• _Текстовый фрагмент_:
Но сначала я хочу очень кратко обсудить два допущения, на которых основывается мой аргумент. Если хотя бы одно из них отрицается, то все дальнейшее будет менее убедительным. Я полагаю, что люди по природе эгоистичны и что человеческая жизнь не имеет заданного извне предназначения (has no external point) или τελος’а. Несмотря на яркие, но редкие исключения, природная эгоистичность человеческих существ представляется несомненной, в каких бы обстоятельствах мы их ни рассматривали. Современной психологии есть что поведать нам об этой эгоистичности. Душа - исторически детерминированный индивид, неустанно заботящийся о самом себе. В некоторых отношениях он напоминает машину: чтобы работать, ему нужен источник энергии, и он предрасположен к действию по определенным шаблонам. Область его хваленой свободы выбора обычно невелика. В основном он проводит время в мечтах, неохотно обращаясь к неприятной действительности.
Его сознание - это не прозрачное стекло, через которое он смотрит на мир, а облако более или менее фантастических грёз, защищающее душу от боли. Он постоянно ищет утешения, прибегая то к надуманной напыщенности, то к вымыслу о своем природном предназначении. Даже его любовь - это чаще всего самоутверждение. Думаю, мы легко можем узнать себя в этом довольно гнетущем описании.

• _Исходный листинг_:
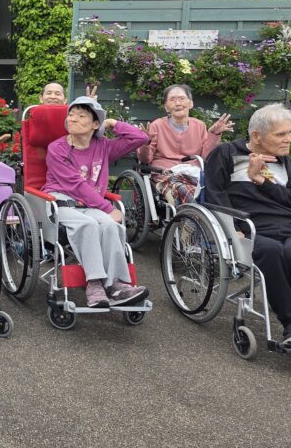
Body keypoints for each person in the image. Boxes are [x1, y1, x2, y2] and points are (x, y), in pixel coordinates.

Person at [204, 103, 291, 349]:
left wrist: (261, 180)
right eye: (281, 134)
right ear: (256, 135)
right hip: (250, 229)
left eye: (289, 132)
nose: (288, 139)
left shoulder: (288, 165)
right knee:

• _Инструкции к упражнению_:
a: Перечислите все предметы, с которыми в тексте об эгоистичности человека сопоставляются индивид и его сознание, включая сравнение, которое автор отвергает.
b: Продолжите текст об эгоистичности человека, начав сразу после его последнего предложения.
Листинг является самостоятельным материалом, не связанным с текстом об эгоистичности человека.

• _Ответы к заданиям_:
a: Машина; прозрачное стекло (сравнение отвергнуто); облако более или менее фантастических грёз.

b:
Утверждение, что в человеческой жизни нет заданного извне предназначения или τελος’а, доказать так же сложно, как и противоположное, и я просто буду исходить из него. Я просто не вижу оснований полагать, что человеческая жизнь не является самодостаточной. В жизни довольно много образцов и целей, но нет общего или как бы внешне гарантированного образца или цели, поиском которых заняты философы и теологи. Мы есть то, чем кажемся, - недолговечные смертные существа, подчиненные необходимости и случайности. Я хочу сказать, что Бога в традиционном смысле этого слова, по моему мнению, не существует, а традиционный смысл, пожалуй, и есть единственно возможный. Когда Бонхеффер говорит, что Бог хочет, чтобы мы жили так, как если бы Бога не было, я подозреваю, что он неправильно употребляет слова. Равным образом, различные метафизические заменители Бога - Разум, Наука, История - являются ложными богами. Нашу судьбу можно изучить, но нельзя оправдать или полностью объяснить. Мы полностью погружены в этот мир. И если в человеческой жизни можно найти какой-нибудь смысл или единство (а мечта об этом не покидает нас), то искать их нужно в человеческом опыте, за пределами которого нет ничего.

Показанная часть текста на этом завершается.